Après l’entrée en vigueur de l’acte d’exécution, la Commission devra réexaminer annuellement la liste des zones fermées. Le cas échéant, elle devra la modifier sur la base du principe de précaution et en fonction des meilleures informations scientifiques disponibles. Étant donné le processus en cours, la société civile demande instamment à la Commission de veiller à ce que le CIEM, l’organisme consultatif scientifique auprès de l’UE sur cette question, puisse continuer à fournir des conseils scientifiquement solides pour l’identification des zones où les EMV se trouvent ou sont susceptibles de se trouver.
Pour Claire Nouvian, fondatrice de l’ONG Bloom : « Ces quatre années de retard dans la mise en œuvre du règlement sur la pêche profonde ont permis aux navires les plus destructeurs de continuer à détruire les écosystèmes les plus fragiles de l’océan.
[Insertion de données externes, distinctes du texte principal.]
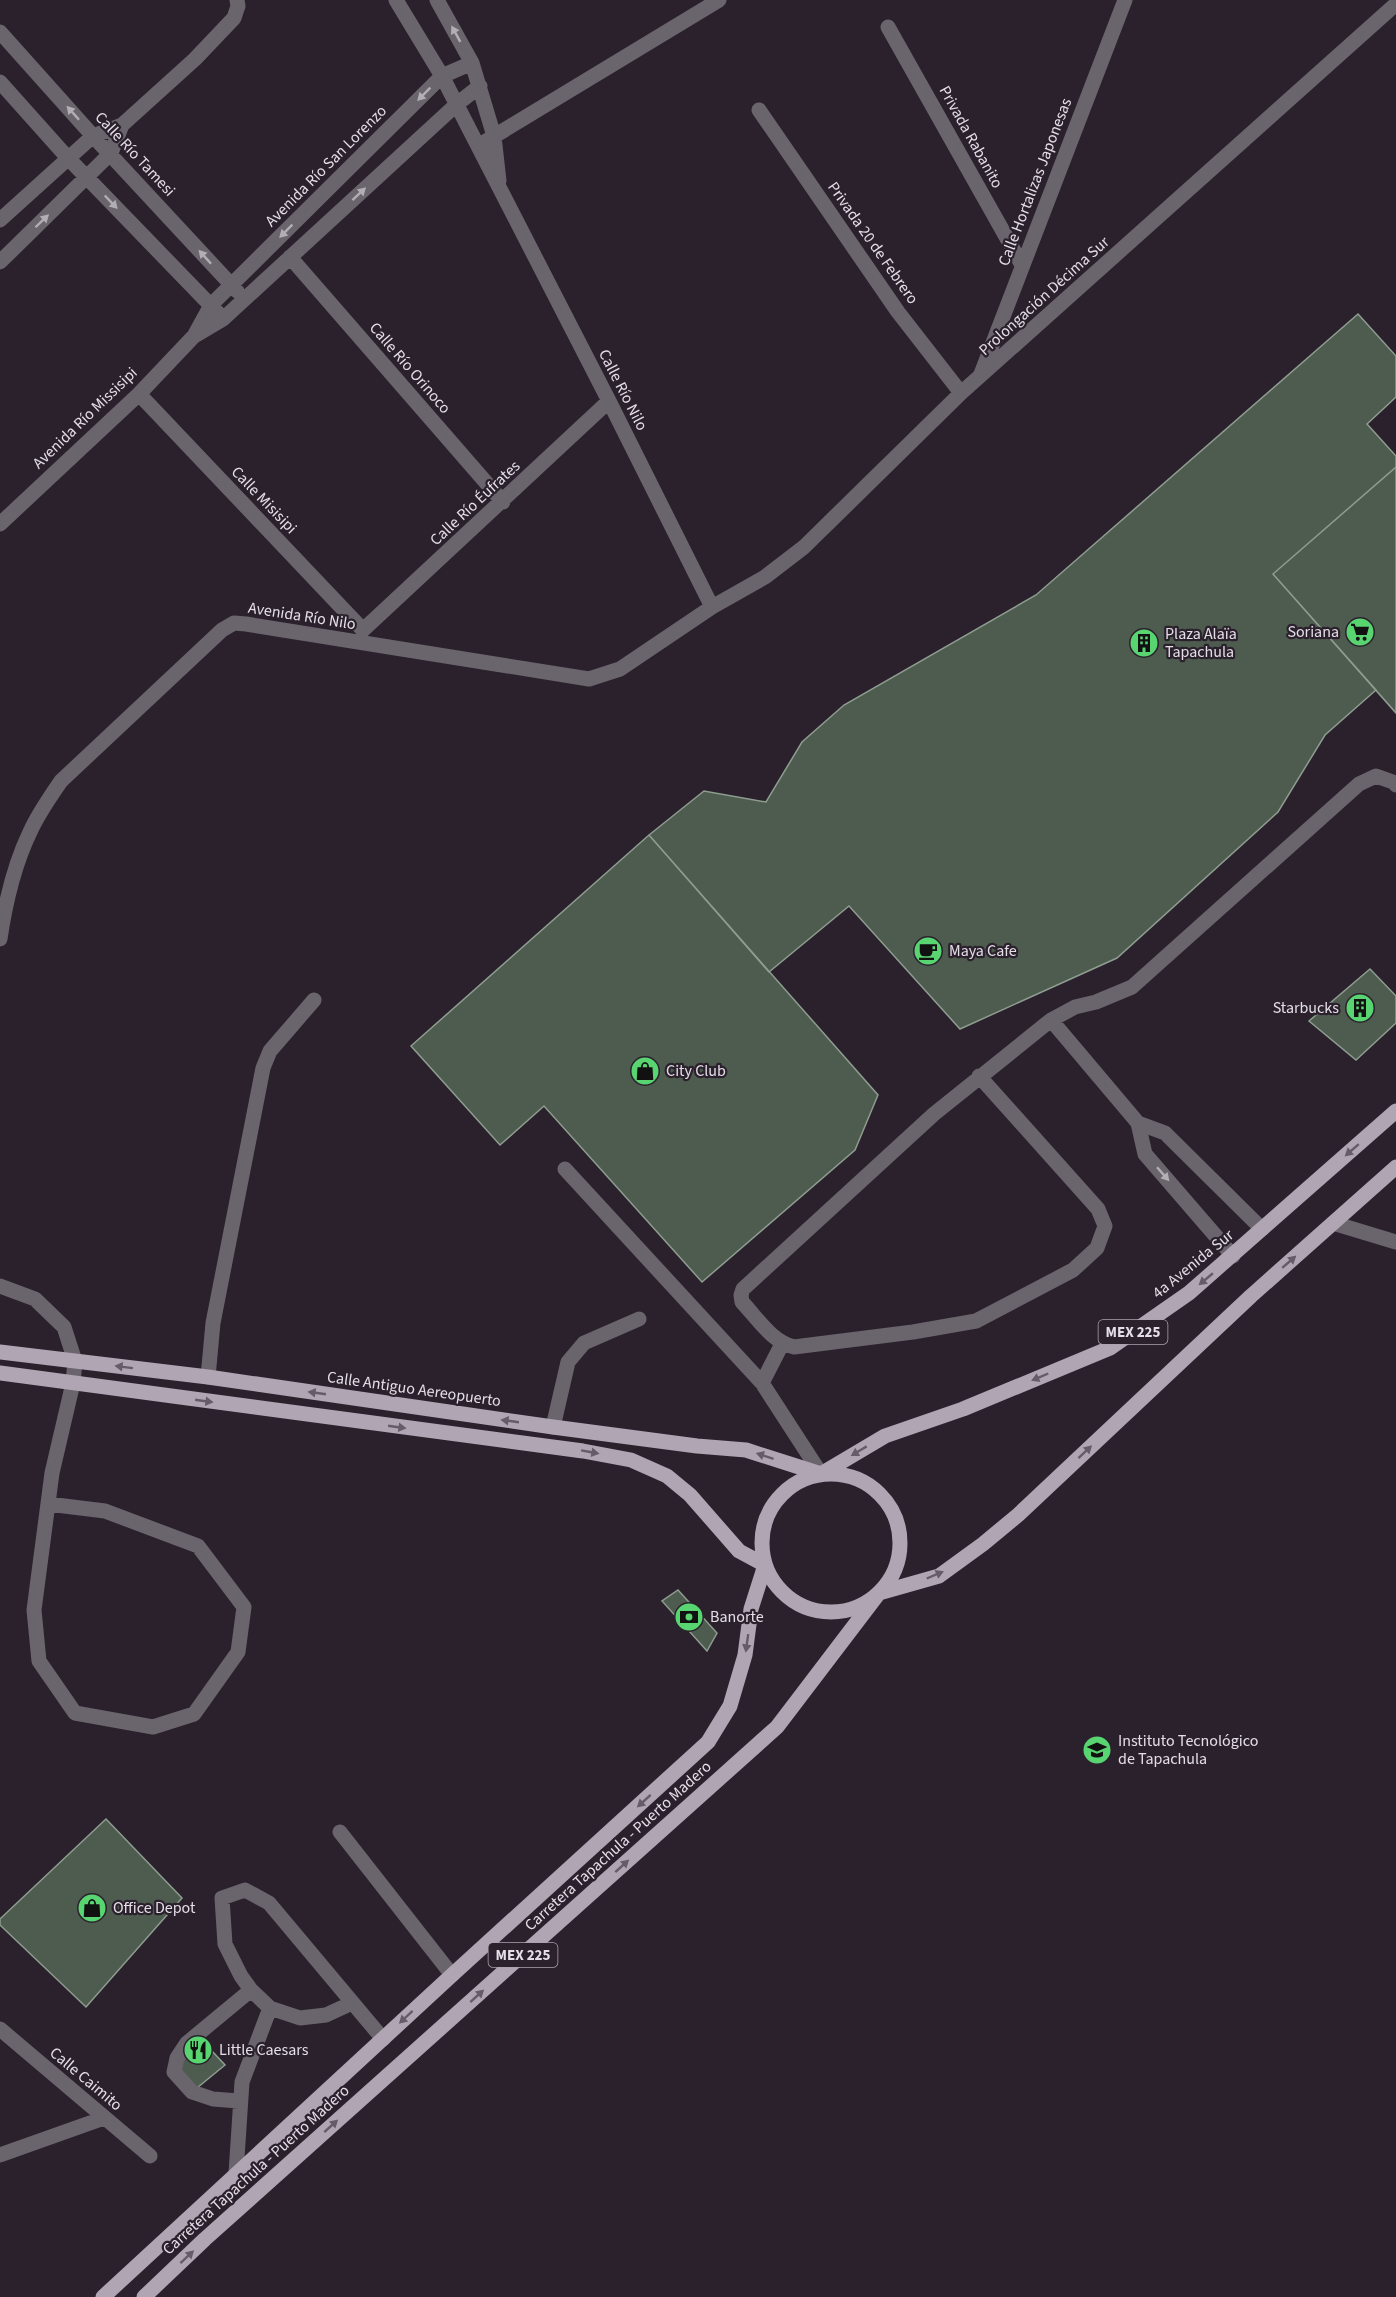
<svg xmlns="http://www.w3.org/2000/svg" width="1396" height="2297" font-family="'Source Sans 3',sans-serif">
  <rect width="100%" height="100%" fill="#2a212d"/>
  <path fill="#4e5c4f" stroke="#8e9d8f" stroke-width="1.5" d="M1358,314L1396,356V397L1367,424L1396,456V467L1273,574L1376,690L1325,735L1278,812L1117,958L960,1029L849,906L769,972L649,835L704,791L766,802L802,742L844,705L1036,595Z
    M1396,467V713L1273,574Z
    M649,835L878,1095L855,1150L702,1282L544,1106L500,1145L411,1046Z
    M1370,969L1396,996V1023L1356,1060L1309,1021Z
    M678,1590L717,1633L707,1651L662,1601Z
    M106,1819L182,1898L86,2007L0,1925V1919Z
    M197,2035L225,2065L192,2092L169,2068Z"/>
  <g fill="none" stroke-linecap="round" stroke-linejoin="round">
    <path stroke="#6a656c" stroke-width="15" d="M396,0L442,76L609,401L712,607
      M437,0L472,63L494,136L499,181
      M888,27L1022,265
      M0,32L93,136L237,291
      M0,82L67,157L218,313
      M759,110L898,312L961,393
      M478,146L719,0
      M0,220L93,136L122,125L195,59L234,18L238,6L237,0
      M290,257L503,502
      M0,262L111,153L122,125
      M196,335L223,319L457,104L480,86
      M981,374L1125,0
      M139,394L363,630
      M0,524L139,394L194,336L211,305L442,76L472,63
      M363,630L609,401
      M0,939C5,905 15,863 30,832C38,814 50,797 61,781L222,630L234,623L246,624L589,679L620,669L712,607L765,577L804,547L961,393L1396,4
      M1051,1020L1138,1123L1145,1154L1233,1256
      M979,1076L1098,1209L1105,1226L1097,1248L1073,1270L976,1321L913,1332L794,1347C771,1341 758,1319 742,1302L741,1295L743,1289L934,1114L1051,1020L1075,1007L1096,1002L1132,987L1359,784L1376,776L1393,782L1396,785
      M1138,1123L1165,1133L1262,1229
      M565,1169L762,1383L821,1474
      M1333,1223L1396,1242
      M0,1286L35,1299L64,1327L75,1361L73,1383L52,1473L34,1610L39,1661L75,1713L153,1727L194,1714L238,1652L244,1607L198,1546L105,1511L48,1504
      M208,1377L213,1323L263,1068L270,1051L314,1000
      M762,1383L782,1344
      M553,1427L568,1362L584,1343L639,1319
      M340,1832L452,1975
      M352,2003L326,2015L300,2018L270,2008L251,1990L241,1976L225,1944L222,1898L245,1890L269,1903L383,2039
      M0,2029L150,2156
      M239,2101L213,2099L192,2092L174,2072L177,2058L187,2043L251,1990
      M0,2155L104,2118
      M236,2173L242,2082L270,2008"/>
    <path stroke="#afa5b3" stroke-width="15" d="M0,1352L208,1377L553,1427L697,1446L746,1450L821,1474L885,1436L963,1409L1110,1348L1189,1293L1396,1111
      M0,1373L583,1451L631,1460L667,1476L690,1495L739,1551L765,1565L751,1609L745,1655L730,1706L708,1742L452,1975L103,2297
      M762 1543a69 69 0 1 1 138 0a69 69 0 1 1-138 0Z
      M144,2297L205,2239L777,1727L879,1593L939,1576L983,1544L1018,1515L1251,1296L1396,1167"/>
  </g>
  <defs><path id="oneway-solid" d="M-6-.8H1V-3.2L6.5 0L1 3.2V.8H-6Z" transform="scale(1.5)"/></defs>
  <g fill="#b3aeb6">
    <use href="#oneway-solid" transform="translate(456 34) rotate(-119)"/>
    <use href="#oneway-solid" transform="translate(424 94) rotate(135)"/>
    <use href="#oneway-solid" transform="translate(73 113) rotate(-132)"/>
    <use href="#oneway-solid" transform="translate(359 194) rotate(-43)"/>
    <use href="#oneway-solid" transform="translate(111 202) rotate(46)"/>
    <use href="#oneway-solid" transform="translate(42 221) rotate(-44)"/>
    <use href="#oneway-solid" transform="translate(286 231) rotate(135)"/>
    <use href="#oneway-solid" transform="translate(205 257) rotate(-132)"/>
    <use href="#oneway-solid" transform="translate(1163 1174) rotate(49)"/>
  </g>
  <g fill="#665c69">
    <use href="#oneway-solid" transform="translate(1352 1150) rotate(139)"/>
    <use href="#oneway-solid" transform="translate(1289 1262) rotate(-41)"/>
    <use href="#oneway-solid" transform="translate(1206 1279) rotate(140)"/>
    <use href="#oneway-solid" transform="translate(124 1367) rotate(-173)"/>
    <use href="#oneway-solid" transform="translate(1040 1377) rotate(157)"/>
    <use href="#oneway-solid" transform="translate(317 1393) rotate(-172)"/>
    <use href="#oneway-solid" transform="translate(204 1401) rotate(8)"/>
    <use href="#oneway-solid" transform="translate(510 1421) rotate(-172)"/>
    <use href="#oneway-solid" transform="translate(397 1427) rotate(8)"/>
    <use href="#oneway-solid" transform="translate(859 1451) rotate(149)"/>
    <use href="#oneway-solid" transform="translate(590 1452) rotate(10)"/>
    <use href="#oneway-solid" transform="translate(1085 1452) rotate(-43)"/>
    <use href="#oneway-solid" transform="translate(765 1456) rotate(-162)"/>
    <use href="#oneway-solid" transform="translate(935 1575) rotate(-23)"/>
    <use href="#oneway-solid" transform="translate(747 1643) rotate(98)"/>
    <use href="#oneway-solid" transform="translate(644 1801) rotate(138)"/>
    <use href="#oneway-solid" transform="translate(622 1866) rotate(-42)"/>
    <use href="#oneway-solid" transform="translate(477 1996) rotate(-42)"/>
    <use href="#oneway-solid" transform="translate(406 2017) rotate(137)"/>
    <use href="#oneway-solid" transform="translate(331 2126) rotate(-42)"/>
    <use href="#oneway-solid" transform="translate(187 2257) rotate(-43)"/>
  </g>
  <defs>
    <g id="supermarket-disc" transform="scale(1.5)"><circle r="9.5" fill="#58d570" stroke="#2a212d"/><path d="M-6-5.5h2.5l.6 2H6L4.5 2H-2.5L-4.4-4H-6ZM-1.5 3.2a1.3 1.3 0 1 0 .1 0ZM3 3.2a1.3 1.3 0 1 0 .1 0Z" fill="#111"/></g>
    <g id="building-disc" transform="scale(1.5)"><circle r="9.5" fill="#58d570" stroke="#2a212d"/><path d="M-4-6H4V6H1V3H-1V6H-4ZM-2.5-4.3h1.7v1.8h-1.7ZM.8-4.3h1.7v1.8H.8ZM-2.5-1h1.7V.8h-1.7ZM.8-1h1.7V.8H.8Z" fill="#111"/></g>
    <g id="cafe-disc" transform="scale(1.5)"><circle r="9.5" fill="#58d570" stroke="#2a212d"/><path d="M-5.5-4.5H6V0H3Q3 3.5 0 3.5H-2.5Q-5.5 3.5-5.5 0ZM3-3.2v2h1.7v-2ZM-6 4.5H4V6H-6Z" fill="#111"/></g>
    <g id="shop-disc" transform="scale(1.5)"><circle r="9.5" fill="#58d570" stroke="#2a212d"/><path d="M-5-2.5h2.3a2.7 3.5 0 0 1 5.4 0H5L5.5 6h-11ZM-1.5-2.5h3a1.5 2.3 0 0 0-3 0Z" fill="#111"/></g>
    <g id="bank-disc" transform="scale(1.5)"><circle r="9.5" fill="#58d570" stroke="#2a212d"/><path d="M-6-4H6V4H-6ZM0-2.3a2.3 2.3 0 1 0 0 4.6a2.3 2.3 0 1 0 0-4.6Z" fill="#111"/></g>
    <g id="university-disc" transform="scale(1.5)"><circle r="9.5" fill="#58d570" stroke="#2a212d"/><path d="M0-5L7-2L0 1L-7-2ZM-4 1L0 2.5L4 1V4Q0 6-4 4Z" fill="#111"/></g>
    <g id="restaurant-disc" transform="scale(1.5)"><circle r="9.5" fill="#58d570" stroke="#2a212d"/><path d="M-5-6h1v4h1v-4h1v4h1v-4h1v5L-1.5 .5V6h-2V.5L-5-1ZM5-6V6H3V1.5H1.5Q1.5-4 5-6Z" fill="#111"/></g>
  </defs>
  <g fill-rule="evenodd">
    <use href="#supermarket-disc" x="1360" y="632"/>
    <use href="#building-disc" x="1144" y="643"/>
    <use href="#cafe-disc" x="928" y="951"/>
    <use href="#building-disc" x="1360" y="1008"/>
    <use href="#shop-disc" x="645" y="1071"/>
    <use href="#bank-disc" x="689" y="1617"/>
    <use href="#university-disc" x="1097" y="1750"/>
    <use href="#shop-disc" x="92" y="1908"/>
    <use href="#restaurant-disc" x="198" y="2050"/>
  </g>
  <g text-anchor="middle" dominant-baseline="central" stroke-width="4.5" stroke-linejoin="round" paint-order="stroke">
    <g fill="#2a212d" stroke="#aca5af" stroke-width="1.5">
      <rect x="1098.5" y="1320" width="69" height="24" rx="4.5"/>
      <rect x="488.5" y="1943" width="69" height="24" rx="4.5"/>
    </g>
    <g font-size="15" font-weight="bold" fill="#e4dee7">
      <text x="1133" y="1332">MEX 225</text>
      <text x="523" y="1955">MEX 225</text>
    </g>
    <g font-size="16" fill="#e4dee7" stroke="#2a212d">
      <text transform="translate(971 137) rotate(61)">Privada Rabanito</text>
      <text transform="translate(135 154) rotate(47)">Calle Río Tamesi</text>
      <text transform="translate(326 166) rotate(-45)">Avenida Río San Lorenzo</text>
      <text transform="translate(1035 182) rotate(-69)">Calle Hortalizas Japonesas</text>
      <text transform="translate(873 243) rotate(55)">Privada 20 de Febrero</text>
      <text transform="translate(1044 296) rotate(-42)">Prolongación Décima Sur</text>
      <text transform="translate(410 368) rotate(49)">Calle Río Orinoco</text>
      <text transform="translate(623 390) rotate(63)">Calle Río Nilo</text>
      <text transform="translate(85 418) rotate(-44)">Avenida Río Missisipi</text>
      <text transform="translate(264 500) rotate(46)">Calle Misisipi</text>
      <text transform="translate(475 503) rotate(-43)">Calle Río Éufrates</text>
      <text transform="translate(302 616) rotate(9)">Avenida Río Nilo</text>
      <text transform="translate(1193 1264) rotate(-39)">4a Avenida Sur</text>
      <text transform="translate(414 1389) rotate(8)">Calle Antiguo Aereopuerto</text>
      <text transform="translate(618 1846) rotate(-42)">Carretera Tapachula - Puerto Madero</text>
      <text transform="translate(86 2079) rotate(40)">Calle Caimito</text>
      <text transform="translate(256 2170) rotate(-42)">Carretera Tapachula - Puerto Madero</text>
    </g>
    <g font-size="16" fill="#e4dee7" stroke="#2a212d" text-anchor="start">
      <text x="1339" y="632" text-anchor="end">Soriana</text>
      <text x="1165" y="634">Plaza Alaïa<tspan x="1165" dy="18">Tapachula</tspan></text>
      <text x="949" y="951">Maya Cafe</text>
      <text x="1339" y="1008" text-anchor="end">Starbucks</text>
      <text x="666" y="1071">City Club</text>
      <text x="710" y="1617">Banorte</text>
      <text x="1118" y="1741">Instituto Tecnológico<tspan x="1118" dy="18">de Tapachula</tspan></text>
      <text x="113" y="1908">Office Depot</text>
      <text x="219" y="2050">Little Caesars</text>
    </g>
  </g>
</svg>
Ces habitats uniques qui abritent des animaux à longue durée de vie, tels que des coraux millénaires, auraient dû être strictement protégés dès 2018 comme l’exigeait la législation. Mais les États membres de l’UE ont fait traîner les choses pour éviter les fermetures. C’est inacceptable. La pêche en eau profonde est fortement subventionnée et détruit les finances publiques, la biodiversité et le climat, puisqu’elle libère le carbone naturellement stocké dans les sédiments marins profonds. Nous disons maintenant aux États membres de l’UE : mettez-vous au travail et protégez la biodiversité des eaux profondes contre les dégâts causés par le chalutage de fond. »
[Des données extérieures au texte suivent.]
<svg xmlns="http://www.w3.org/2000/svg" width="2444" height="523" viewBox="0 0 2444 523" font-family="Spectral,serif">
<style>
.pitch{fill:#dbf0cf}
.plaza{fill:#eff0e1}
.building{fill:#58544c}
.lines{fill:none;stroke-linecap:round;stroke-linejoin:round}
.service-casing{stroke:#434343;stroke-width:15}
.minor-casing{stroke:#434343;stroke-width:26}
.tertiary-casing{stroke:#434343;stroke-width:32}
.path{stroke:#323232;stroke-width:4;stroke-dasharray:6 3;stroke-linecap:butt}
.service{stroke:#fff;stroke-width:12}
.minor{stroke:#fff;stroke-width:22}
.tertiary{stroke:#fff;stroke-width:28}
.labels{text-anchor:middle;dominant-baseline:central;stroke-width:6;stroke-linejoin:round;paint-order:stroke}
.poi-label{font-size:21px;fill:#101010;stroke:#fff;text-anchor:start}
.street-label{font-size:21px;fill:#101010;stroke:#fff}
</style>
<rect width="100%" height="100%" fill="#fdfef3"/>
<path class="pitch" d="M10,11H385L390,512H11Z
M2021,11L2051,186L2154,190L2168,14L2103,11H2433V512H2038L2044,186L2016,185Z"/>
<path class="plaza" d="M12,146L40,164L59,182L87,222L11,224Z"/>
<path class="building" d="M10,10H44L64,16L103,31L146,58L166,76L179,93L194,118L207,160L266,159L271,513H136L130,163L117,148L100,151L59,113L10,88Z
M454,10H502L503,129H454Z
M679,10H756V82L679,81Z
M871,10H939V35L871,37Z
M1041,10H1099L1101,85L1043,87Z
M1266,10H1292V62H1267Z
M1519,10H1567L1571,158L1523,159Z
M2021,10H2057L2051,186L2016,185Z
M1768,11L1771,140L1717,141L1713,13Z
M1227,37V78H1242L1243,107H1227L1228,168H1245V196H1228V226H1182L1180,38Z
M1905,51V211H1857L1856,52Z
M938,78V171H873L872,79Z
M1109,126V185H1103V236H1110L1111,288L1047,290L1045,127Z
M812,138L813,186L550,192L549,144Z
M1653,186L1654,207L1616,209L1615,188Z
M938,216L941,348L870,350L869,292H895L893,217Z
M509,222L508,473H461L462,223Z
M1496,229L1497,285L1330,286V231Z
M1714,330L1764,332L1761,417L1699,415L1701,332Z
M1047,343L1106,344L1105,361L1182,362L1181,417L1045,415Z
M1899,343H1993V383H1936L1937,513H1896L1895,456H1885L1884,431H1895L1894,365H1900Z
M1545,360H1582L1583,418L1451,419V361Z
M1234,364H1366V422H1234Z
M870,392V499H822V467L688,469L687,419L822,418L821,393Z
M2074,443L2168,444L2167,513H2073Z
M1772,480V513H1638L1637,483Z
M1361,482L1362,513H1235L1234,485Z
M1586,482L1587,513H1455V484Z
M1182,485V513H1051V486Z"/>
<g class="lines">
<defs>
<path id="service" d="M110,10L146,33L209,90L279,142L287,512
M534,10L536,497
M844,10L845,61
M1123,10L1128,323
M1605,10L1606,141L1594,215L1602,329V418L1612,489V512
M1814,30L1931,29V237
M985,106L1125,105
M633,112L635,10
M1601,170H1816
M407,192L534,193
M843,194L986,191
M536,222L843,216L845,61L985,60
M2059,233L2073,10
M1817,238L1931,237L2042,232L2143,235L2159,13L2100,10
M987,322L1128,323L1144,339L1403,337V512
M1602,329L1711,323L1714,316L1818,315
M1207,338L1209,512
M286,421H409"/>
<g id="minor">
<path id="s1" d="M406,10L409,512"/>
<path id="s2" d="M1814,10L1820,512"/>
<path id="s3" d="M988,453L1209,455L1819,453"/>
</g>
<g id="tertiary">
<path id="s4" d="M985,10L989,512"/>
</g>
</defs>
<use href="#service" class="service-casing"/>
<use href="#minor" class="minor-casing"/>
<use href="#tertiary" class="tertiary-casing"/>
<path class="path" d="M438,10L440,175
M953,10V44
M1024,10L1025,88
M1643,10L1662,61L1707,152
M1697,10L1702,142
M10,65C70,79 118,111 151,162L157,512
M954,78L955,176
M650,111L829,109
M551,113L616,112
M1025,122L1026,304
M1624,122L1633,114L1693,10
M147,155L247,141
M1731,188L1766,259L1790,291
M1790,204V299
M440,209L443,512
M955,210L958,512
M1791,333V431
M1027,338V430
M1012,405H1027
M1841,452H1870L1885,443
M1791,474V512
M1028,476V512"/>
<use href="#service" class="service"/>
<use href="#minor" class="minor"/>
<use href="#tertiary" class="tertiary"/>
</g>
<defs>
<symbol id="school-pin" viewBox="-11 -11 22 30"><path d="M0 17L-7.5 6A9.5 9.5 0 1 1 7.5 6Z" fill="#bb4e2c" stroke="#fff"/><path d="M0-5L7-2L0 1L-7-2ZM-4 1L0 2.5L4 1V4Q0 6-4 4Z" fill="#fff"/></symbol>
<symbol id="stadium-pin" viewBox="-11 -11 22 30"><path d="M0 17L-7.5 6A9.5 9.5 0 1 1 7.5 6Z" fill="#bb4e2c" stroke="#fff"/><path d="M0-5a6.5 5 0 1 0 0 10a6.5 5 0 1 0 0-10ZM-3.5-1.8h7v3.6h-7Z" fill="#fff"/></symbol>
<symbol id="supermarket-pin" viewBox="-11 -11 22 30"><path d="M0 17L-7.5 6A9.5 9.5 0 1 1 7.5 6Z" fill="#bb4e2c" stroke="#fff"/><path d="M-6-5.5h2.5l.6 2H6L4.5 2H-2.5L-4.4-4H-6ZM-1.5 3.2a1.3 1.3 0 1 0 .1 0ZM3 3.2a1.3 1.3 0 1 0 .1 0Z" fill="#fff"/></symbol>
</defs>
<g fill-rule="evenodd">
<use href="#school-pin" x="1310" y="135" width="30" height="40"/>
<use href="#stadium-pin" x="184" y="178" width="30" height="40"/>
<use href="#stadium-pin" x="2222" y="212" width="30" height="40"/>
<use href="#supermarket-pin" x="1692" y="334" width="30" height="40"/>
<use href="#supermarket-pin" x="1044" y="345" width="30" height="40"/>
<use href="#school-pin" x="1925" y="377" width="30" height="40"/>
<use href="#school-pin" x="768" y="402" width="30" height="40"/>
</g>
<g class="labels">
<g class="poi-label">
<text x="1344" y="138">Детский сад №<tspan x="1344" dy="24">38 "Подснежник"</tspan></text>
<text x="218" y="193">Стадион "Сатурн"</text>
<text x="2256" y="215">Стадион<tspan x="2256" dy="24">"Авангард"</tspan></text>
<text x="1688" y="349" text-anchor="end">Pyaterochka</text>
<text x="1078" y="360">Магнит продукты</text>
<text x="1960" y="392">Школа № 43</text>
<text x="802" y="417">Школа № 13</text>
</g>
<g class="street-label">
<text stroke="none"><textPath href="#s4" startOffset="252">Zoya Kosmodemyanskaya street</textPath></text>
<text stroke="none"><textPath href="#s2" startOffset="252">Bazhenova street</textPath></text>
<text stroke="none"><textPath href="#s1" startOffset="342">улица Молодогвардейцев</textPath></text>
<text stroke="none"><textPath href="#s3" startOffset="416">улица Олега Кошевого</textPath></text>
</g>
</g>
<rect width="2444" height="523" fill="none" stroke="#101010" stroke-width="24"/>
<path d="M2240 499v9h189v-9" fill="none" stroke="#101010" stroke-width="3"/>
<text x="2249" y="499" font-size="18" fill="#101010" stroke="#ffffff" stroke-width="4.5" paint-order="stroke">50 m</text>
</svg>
(1) La DSCC est composée de plus de 100 organisations non gouvernementales, organisations de pêcheurs, instituts politiques et juridiques, qui œuvrent ensemble à la protection des eaux profondes. Ils cherchent à réduire considérablement les menaces les plus importantes qui pèsent sur la faune et la flore des eaux profondes et à préserver la santé, l’intégrité et la résilience à long terme des écosystèmes d’eau profonde. Leur principal objectif est de garantir la durabilité de la pêche profonde et de répondre à l’éventuelle menace de l’exploitation minière dans les eaux profondes.
Image d’en-tête : Des éponges de verre « Farreid » sont visibles au premier plan de cette communauté d’éponges trouvée à environ 2 360 mètres de profondeur. Des coraux iridogorgia et bambou sont visibles à l’arrière-plan (Image : NOAA Office of Ocean Exploration and Research).